For Utah Jazz fans, these are confusing times. One minute they're watching what could best be described as corned beef hash, the next it's pheasant under glass. One night it's all champagne and roses, the next it's all-you-can eat at the Killer Burger. Neither the Jazz, nor their fans, seem to have any idea these days what to expect.

In the latest Jazz adventure into the unknown, they made a strong case for never looking too far ahead. After leading by seven, they soon found themselves trailing by 23. Just when it was time to hit the lights and call it a disaster, a furious rush at the finish produced an improbable 116-105 win over the Atlanta Hawks, Tuesday in the Salt Palace. It also produced a landslide of quotes about fortitude, determination, courage, adversity and generalbelief in oneself. To their credit, no one broke into a chorus of "The Impossible Dream."

"The thing is, we were down 23 . . . That's almost 30 points. Shoot, the odds on (winning) that are not too great," said Jazz forward Karl Malone.

And so the Jazz added another page to their history, in a performance so unexpected it left Jazz players and coaches struggling to remember when there was a more impressive comeback. "I'm as proud of these guys as much as any time I've coached in basketball," said coach Jerry Sloan. "This is a good example of what can happen if you continue to compete."

For the better part of the game, it didn't appear the Jazz were doing a great job of competing. After establishing a 10-3 lead in the first quarter by making their first five shots, they went into an embarrassing fog that produced just five baskets in their next 21 attempts. Meanwhile, the Hawks were working on a fine shooting display, making 14 of their first 22 attempts. By the mid-second quarter Atlanta had built its lead up to 55-32, thanks largely to 11 offensive rebounds that half.

Having lost three of their previous four games, the Jazz weren't making much progress with their fans, either. At one stage, several spectators put paper bags over their heads - a tactic normally reserved for only the sorriest of teams.

"The amazing part," said Malone, "was the fans booing us and getting down on us.

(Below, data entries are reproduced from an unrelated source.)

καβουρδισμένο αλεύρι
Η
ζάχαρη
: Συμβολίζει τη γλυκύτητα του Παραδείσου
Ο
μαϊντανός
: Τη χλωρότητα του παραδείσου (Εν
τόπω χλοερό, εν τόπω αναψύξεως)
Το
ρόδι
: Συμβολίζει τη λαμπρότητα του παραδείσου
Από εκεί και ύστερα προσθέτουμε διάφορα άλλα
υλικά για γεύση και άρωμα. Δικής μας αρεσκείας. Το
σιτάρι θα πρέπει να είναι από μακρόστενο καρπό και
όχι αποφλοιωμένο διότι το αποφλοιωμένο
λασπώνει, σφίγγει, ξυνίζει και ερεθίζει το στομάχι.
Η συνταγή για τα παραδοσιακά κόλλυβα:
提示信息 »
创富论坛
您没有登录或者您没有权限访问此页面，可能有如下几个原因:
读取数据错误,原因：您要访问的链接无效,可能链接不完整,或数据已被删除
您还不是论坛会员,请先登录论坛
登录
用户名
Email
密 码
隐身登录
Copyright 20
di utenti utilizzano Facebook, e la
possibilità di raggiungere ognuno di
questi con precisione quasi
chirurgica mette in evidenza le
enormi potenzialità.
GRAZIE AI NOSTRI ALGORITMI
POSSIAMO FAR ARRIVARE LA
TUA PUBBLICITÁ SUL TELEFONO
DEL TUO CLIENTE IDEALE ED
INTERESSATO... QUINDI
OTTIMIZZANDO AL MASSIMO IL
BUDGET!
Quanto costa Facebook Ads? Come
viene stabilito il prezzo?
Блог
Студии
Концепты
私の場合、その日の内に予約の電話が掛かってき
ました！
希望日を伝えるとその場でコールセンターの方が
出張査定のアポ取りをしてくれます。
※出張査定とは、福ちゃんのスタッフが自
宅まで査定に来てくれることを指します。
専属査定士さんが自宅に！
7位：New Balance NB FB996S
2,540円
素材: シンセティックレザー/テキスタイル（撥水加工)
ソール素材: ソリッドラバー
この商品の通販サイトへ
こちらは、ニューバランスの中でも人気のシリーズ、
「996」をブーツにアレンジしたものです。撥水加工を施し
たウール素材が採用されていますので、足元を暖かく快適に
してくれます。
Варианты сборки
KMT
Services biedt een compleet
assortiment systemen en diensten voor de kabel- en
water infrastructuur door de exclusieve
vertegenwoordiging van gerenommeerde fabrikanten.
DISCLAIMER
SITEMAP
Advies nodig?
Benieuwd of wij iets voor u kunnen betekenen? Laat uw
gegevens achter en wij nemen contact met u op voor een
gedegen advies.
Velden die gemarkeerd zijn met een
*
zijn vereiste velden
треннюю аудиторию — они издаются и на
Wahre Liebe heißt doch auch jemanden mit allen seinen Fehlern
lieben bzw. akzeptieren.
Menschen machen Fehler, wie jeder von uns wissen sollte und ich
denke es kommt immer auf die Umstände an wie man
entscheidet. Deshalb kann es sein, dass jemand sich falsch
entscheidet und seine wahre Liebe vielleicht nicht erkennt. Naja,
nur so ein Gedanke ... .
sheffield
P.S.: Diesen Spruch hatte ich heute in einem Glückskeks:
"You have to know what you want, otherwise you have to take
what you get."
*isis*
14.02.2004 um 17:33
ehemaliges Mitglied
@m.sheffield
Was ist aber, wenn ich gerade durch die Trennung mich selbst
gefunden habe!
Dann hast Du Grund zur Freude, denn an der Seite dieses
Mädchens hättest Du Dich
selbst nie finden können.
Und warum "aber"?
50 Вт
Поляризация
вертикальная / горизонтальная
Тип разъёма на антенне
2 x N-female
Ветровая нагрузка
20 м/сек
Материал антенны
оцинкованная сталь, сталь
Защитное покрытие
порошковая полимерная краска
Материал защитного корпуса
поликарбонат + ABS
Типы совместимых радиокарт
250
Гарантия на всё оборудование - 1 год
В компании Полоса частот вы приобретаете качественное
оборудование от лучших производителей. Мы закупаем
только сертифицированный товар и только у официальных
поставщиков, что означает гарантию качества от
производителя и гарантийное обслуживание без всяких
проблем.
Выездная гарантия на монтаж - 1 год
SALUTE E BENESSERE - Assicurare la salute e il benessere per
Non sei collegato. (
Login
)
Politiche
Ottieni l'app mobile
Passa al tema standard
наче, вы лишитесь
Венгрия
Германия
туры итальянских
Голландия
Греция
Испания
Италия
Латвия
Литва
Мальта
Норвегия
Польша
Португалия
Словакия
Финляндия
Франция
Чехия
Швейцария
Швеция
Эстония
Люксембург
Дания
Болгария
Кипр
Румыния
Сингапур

And within a matter of a quarter, they were all up yelling for us."

Trailing by 19 early in the third quarter, the Jazz steadily struggled back. A Darrell Griffith three-pointer nearthe end of the period narrowed Atlanta's lead to 13. But still, the Jazz didn't appear ready to make a reputable run. The 35-year-old Atlanta center Moses Malone was creaking his way around in the middle, on the way to a 10-point, four-rebound night. All-Star Dominique Wilkins was busy figuring out how to get around the double-teams the Jazz threw at him, but still managed 24 points and 14 boards. But somehow, the magic that had produced the great first quarter was fading quickly. The Jazz outscored Atlanta 9-2 to open the fourth period, then went on a 17-0 run that gave the Jazz a 106-99 lead with 2:04 to go.

In the fourth period, virtually every Jazz player that entered, contributed significantly. Griffith, who had three home run baskets on the night, produced nine points in the final quarter, including the tying basket on a layup with 4:53 remaining. Thurl Bailey, who missed his first six shots, hit five of six in the final quarter. John Stockton engineered the end of one of his most impressive games of the season (with 25 points and 19 assists). Karl Malone was wrapping up a 29-point, 16-rebound masterpiece. Center Mark Eaton, among other things, contributed a tip-in and a three-point play with 1:05 to go, keeping the Jazz comfortably ahead, 108-101, and ensuring a Jazz victory.

While the Jazz were making their comeback, the Hawks were in a haze of missed shots, failing to make a field goal for nine minutes. By the time they finally connected, there were only six seconds to go and the Jazz were up by 12 points.

"I don't know. It's just that the last seven minutes was the best I've ever seen us play. That's about the best team effort I've seen us play in a long time," said Malone.

Combined with San Antonio's loss to Houston, the Jazz moved back to within three games of the Spurs in the Midwest Division. They host the Portland Trailblazers, Thursday in the Salt Palace. "I'm looking forward to that," said Malone.

Amid the optimism of the moment, the Jazz were as baffled as anyone as to why teams get hot and cold, without rhyme or reason. "If I could figure that out, I'd be a great coach," said Eaton.

Meanwhile, the ever-introspective Bailey said the Jazz revealed their character. "Tonight showed us a lot about ourselves. Not that you want to get in that situation again, but if we do, we can use what happened tonight as a reminder."

GAME NOTES: Jazz guard Jeff Malone and Atlanta forward Kevin Willis both missed the game due to injuries. Coaches are hopeful Malone can play against Portland, but his status is still questionable . . . Atlanta holds a 28-22 all-time lead over the Jazz, but the Jazz lead 15-10 in Salt Lake . . . Atlanta has lost four straight games.